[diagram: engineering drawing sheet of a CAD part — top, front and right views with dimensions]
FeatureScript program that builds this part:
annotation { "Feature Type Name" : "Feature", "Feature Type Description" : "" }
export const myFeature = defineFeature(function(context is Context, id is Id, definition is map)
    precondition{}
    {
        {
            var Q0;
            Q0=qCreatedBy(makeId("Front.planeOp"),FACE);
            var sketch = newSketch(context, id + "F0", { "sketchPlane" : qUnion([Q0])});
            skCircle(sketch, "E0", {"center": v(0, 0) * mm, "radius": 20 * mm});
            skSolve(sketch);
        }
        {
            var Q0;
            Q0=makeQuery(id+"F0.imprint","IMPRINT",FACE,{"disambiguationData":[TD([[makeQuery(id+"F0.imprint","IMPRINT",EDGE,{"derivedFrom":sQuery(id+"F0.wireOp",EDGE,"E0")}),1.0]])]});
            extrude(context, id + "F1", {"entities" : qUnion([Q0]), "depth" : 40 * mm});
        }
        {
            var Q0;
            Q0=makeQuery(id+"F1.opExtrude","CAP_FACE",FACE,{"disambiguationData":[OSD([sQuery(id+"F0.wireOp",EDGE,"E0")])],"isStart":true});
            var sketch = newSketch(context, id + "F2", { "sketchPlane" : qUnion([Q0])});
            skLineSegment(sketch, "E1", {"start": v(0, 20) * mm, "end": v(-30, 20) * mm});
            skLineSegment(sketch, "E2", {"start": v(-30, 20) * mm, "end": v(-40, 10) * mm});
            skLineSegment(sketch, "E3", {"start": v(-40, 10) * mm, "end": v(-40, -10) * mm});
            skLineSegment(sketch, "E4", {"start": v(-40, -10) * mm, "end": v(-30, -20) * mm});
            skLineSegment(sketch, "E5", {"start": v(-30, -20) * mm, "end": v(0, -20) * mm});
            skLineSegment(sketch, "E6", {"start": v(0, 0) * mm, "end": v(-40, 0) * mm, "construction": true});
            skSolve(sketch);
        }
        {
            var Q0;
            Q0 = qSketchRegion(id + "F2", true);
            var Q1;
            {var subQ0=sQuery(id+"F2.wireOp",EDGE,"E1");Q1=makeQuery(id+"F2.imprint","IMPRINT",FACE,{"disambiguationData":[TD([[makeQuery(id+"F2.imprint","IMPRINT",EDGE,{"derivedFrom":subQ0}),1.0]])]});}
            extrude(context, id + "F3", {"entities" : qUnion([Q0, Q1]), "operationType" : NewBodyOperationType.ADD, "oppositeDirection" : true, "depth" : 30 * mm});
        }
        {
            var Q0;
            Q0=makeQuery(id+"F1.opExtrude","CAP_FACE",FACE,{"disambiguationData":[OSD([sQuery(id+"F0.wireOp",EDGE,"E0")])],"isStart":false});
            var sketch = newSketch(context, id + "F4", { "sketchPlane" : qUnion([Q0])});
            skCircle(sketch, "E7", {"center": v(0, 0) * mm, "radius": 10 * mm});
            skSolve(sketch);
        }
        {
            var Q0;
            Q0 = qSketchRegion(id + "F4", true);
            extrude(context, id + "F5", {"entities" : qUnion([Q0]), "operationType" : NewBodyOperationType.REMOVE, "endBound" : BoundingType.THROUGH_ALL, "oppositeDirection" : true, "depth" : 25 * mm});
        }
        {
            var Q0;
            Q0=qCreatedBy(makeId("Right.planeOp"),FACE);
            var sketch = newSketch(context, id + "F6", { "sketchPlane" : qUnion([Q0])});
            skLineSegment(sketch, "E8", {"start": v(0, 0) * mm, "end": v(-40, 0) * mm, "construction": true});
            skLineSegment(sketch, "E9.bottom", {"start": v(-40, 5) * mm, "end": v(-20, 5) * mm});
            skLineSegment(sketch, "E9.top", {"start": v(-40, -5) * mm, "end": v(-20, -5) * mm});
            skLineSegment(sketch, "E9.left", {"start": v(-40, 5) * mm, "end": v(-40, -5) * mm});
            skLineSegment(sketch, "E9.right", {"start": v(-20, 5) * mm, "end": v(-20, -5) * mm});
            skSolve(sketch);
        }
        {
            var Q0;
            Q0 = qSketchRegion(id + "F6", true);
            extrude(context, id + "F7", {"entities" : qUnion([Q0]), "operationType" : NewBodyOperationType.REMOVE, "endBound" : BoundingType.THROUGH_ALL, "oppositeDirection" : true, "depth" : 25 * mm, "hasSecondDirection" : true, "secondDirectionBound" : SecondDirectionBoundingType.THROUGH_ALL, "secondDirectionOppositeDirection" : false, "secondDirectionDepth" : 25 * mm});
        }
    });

The request | Count the lines in the items above that contain the string "REMOVE", matching case exactly. Reply with the number only.

Final result | 2